Diabetes is a disease involving metabolic derangements in multiple organs. While the spectrum of diabetic complications has been known for years, recent evidence suggests that diabetes could also contribute to the initiation and propagation of certain cancers. The mechanism(s) underlying this relationship are not completely resolved but likely involve changes in hormone and nutrient levels, as well as activation of inflammatory and stress-related pathways. Interestingly, some of the drugs used clinically to treat diabetes also appear to have antitumour effects, further highlighting the interaction between these two conditions. In this contribution we review recent literature on this emerging relationship and explore the potential mechanisms that may promote cancer in diabetic patients.

Figure 1

Under normal conditions, insulin is secreted from pancreatic β-cells in response to an increase in plasma glucose levels. It promotes glucose uptake into skeletal muscle and adipose tissue while suppressing hepatic glucose output, resulting in maintenance of blood glucose concentration to ~5 mM (a). In insulin resistant individuals, an increased amount of insulin is required to compensate for diminished effects on insulin-target organs, giving rise to hyperinsulinaemia. As insulin resistance worsens, blood glucose level gradually increases despite increased insulin secretion and a prediabetic state is established (b). In susceptible individuals, relative insulin deficiency progressively develops due to failure of β-cells to secrete adequate levels of insulin, resulting in loss of glucose homeostasis if exogenous insulin is not provided (c).

Figure 2

Glycolysis and glutaminolysis are two of the most important pathways for cancer cells. Increased glucose uptake, together with reduced glycolytic flux, accumulates glycolytic intermediates for synthesis of biomolecules such as nucleotides, amino acids, and lipids. Similarly, glutamine uptake is also increased. Glutamine is converted to glutamate by mitochondrial glutaminase. Glutamate is then converted to α-ketoglutarate which can be oxidised in the TCA cycle to generate ATP or reductively carboxylated to citrate.
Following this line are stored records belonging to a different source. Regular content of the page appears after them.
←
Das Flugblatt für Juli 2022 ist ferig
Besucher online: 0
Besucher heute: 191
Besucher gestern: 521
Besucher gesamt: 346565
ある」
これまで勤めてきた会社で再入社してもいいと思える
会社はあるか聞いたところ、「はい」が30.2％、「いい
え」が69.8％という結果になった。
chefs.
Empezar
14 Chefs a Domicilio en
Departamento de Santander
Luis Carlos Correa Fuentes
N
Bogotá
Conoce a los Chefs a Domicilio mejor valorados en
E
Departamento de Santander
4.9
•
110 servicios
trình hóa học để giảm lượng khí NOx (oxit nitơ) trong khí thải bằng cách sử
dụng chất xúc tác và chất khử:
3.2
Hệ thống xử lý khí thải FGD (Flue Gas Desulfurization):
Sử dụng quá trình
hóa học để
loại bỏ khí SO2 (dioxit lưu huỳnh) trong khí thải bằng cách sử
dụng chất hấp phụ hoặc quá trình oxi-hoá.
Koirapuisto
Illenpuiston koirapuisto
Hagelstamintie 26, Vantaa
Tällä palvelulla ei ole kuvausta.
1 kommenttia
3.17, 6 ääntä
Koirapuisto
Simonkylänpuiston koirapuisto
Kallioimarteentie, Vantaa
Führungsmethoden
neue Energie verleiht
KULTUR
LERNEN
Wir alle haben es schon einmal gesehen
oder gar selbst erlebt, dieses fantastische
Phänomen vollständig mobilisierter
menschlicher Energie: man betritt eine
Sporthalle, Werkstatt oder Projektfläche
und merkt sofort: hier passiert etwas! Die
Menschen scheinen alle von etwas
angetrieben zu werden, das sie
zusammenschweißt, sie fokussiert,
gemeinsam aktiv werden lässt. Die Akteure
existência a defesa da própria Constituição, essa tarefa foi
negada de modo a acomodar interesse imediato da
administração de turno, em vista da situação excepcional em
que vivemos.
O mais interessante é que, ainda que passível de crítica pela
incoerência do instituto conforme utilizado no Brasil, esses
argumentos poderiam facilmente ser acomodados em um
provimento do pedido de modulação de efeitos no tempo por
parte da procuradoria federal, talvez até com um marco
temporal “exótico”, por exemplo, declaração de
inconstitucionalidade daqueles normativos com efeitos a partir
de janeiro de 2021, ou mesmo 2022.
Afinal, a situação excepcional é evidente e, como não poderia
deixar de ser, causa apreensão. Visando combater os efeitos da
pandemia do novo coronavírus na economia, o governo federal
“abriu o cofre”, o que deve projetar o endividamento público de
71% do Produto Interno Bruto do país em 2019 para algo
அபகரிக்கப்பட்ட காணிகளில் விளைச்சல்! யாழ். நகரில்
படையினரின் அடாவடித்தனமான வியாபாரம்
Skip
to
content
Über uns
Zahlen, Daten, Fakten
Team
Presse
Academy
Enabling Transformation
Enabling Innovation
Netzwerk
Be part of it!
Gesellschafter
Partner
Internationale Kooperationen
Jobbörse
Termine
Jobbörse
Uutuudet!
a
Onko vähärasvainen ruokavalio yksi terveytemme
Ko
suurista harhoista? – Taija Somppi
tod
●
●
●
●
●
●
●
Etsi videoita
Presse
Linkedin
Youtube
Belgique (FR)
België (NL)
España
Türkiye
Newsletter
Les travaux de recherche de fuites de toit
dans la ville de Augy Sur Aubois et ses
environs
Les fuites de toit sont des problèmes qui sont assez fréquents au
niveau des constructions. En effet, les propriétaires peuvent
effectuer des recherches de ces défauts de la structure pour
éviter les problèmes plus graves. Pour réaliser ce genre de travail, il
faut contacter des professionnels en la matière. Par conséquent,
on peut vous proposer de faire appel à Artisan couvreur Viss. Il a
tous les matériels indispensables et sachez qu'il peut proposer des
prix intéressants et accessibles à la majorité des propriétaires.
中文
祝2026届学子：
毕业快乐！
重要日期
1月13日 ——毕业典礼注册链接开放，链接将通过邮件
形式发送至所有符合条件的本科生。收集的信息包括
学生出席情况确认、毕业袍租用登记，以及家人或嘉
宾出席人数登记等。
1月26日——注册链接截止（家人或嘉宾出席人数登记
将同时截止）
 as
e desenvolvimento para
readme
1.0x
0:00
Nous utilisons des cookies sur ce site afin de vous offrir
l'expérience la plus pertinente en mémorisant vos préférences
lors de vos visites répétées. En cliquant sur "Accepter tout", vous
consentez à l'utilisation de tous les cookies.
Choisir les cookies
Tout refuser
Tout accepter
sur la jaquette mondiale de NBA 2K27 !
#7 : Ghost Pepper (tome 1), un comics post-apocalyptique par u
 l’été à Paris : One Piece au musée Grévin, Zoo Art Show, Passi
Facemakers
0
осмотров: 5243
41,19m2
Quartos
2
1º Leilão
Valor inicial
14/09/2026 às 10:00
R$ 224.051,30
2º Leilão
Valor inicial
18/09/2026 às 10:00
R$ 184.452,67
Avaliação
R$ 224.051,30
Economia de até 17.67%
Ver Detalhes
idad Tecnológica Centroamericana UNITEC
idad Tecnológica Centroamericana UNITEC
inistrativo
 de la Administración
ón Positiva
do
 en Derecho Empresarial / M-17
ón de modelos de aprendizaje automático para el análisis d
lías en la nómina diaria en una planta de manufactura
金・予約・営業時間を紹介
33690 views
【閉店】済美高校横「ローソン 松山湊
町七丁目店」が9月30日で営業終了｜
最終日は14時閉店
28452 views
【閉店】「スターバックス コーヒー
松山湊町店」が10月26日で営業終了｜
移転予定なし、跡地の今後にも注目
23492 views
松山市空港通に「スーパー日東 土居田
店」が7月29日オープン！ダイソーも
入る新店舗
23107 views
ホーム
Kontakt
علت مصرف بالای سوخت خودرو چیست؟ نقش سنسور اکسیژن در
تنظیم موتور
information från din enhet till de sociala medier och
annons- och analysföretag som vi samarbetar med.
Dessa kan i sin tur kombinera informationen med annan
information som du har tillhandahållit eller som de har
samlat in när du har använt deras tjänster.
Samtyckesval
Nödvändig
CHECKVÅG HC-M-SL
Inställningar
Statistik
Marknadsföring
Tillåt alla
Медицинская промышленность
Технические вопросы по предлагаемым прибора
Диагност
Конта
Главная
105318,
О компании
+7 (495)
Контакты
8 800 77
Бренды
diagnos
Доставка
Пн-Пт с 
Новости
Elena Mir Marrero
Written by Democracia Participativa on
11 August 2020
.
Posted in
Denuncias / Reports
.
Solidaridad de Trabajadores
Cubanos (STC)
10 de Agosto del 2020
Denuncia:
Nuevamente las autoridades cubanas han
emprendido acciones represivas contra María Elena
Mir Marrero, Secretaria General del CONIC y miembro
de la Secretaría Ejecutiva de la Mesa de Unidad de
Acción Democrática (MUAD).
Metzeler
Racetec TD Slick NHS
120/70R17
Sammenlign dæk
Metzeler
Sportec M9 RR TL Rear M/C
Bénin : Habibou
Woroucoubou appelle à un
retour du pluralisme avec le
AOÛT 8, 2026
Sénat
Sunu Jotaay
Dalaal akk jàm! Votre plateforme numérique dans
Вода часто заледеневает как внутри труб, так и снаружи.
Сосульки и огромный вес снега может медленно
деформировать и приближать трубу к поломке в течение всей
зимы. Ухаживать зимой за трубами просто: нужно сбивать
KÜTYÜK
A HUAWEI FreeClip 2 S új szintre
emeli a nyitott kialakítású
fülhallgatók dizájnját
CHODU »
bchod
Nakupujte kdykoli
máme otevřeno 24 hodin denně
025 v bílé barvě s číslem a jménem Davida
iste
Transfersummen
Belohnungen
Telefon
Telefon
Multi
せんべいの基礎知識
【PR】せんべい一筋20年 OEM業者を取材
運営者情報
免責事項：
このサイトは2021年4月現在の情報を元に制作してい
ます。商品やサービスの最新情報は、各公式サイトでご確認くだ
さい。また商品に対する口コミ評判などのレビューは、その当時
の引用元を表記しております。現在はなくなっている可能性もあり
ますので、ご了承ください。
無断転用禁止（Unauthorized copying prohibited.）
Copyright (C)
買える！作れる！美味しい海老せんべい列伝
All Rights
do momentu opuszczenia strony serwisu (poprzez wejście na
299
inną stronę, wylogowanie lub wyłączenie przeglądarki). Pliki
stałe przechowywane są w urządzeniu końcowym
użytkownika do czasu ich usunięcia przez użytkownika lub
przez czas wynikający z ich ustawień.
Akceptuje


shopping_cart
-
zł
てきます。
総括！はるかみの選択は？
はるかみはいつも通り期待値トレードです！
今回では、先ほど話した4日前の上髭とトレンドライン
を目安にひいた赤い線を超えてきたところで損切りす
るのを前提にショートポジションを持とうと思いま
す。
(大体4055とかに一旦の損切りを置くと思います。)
Citrate is exported to the cytoplasm where it is converted to acetyl-Co-A or oxaloacetate, which are used for synthesis of fatty acids or amino acids, respectively. Metabolic changes in cancer cells are driven by changes in the regulation of critical enzymes. Examples of these enzymes are shown in bold. Regulation of metabolic pathways by oncogenes (Myc and K-Ras) and tumour suppressor genes (p53) is also shown. Glycolysis is shown in red. Glutaminolysis is shown in orange. Biosynthetic pathways are shown in green. Other pathways are shown in grey.